-------- Data shown --------
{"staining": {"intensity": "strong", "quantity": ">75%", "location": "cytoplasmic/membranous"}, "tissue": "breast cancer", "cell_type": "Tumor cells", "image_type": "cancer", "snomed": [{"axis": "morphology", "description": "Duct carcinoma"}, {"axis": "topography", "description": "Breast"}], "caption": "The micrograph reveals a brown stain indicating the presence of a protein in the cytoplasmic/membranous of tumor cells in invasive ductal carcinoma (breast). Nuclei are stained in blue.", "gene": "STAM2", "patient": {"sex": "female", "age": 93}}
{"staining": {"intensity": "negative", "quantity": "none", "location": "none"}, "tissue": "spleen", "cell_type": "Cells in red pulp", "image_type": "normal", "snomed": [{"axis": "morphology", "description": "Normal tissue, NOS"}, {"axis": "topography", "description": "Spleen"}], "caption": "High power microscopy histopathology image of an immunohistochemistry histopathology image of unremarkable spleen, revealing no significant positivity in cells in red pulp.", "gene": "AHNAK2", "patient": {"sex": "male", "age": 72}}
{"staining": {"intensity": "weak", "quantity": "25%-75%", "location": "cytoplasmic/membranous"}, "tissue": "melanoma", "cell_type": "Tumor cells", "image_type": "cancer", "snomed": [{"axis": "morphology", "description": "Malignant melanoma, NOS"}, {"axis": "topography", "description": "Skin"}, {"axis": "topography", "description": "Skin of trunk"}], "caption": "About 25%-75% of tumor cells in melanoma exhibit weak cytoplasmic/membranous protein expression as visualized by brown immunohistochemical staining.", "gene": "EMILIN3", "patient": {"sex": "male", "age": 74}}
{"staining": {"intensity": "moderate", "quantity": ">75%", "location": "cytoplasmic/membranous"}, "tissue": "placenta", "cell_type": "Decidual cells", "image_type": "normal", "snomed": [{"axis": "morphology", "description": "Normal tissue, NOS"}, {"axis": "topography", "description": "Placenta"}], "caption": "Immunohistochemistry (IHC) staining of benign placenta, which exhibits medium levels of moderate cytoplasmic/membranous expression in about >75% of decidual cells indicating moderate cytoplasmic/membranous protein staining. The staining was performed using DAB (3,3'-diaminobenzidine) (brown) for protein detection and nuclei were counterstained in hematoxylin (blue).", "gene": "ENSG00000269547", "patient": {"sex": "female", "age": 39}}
--------
### Directions
An exact copy of the listing above is all the answer should hold.

### Exercise response
{"staining": {"intensity": "strong", "quantity": ">75%", "location": "cytoplasmic/membranous"}, "tissue": "breast cancer", "cell_type": "Tumor cells", "image_type": "cancer", "snomed": [{"axis": "morphology", "description": "Duct carcinoma"}, {"axis": "topography", "description": "Breast"}], "caption": "The micrograph reveals a brown stain indicating the presence of a protein in the cytoplasmic/membranous of tumor cells in invasive ductal carcinoma (breast). Nuclei are stained in blue.", "gene": "STAM2", "patient": {"sex": "female", "age": 93}}
{"staining": {"intensity": "negative", "quantity": "none", "location": "none"}, "tissue": "spleen", "cell_type": "Cells in red pulp", "image_type": "normal", "snomed": [{"axis": "morphology", "description": "Normal tissue, NOS"}, {"axis": "topography", "description": "Spleen"}], "caption": "High power microscopy histopathology image of an immunohistochemistry histopathology image of unremarkable spleen, revealing no significant positivity in cells in red pulp.", "gene": "AHNAK2", "patient": {"sex": "male", "age": 72}}
{"staining": {"intensity": "weak", "quantity": "25%-75%", "location": "cytoplasmic/membranous"}, "tissue": "melanoma", "cell_type": "Tumor cells", "image_type": "cancer", "snomed": [{"axis": "morphology", "description": "Malignant melanoma, NOS"}, {"axis": "topography", "description": "Skin"}, {"axis": "topography", "description": "Skin of trunk"}], "caption": "About 25%-75% of tumor cells in melanoma exhibit weak cytoplasmic/membranous protein expression as visualized by brown immunohistochemical staining.", "gene": "EMILIN3", "patient": {"sex": "male", "age": 74}}
{"staining": {"intensity": "moderate", "quantity": ">75%", "location": "cytoplasmic/membranous"}, "tissue": "placenta", "cell_type": "Decidual cells", "image_type": "normal", "snomed": [{"axis": "morphology", "description": "Normal tissue, NOS"}, {"axis": "topography", "description": "Placenta"}], "caption": "Immunohistochemistry (IHC) staining of benign placenta, which exhibits medium levels of moderate cytoplasmic/membranous expression in about >75% of decidual cells indicating moderate cytoplasmic/membranous protein staining. The staining was performed using DAB (3,3'-diaminobenzidine) (brown) for protein detection and nuclei were counterstained in hematoxylin (blue).", "gene": "ENSG00000269547", "patient": {"sex": "female", "age": 39}}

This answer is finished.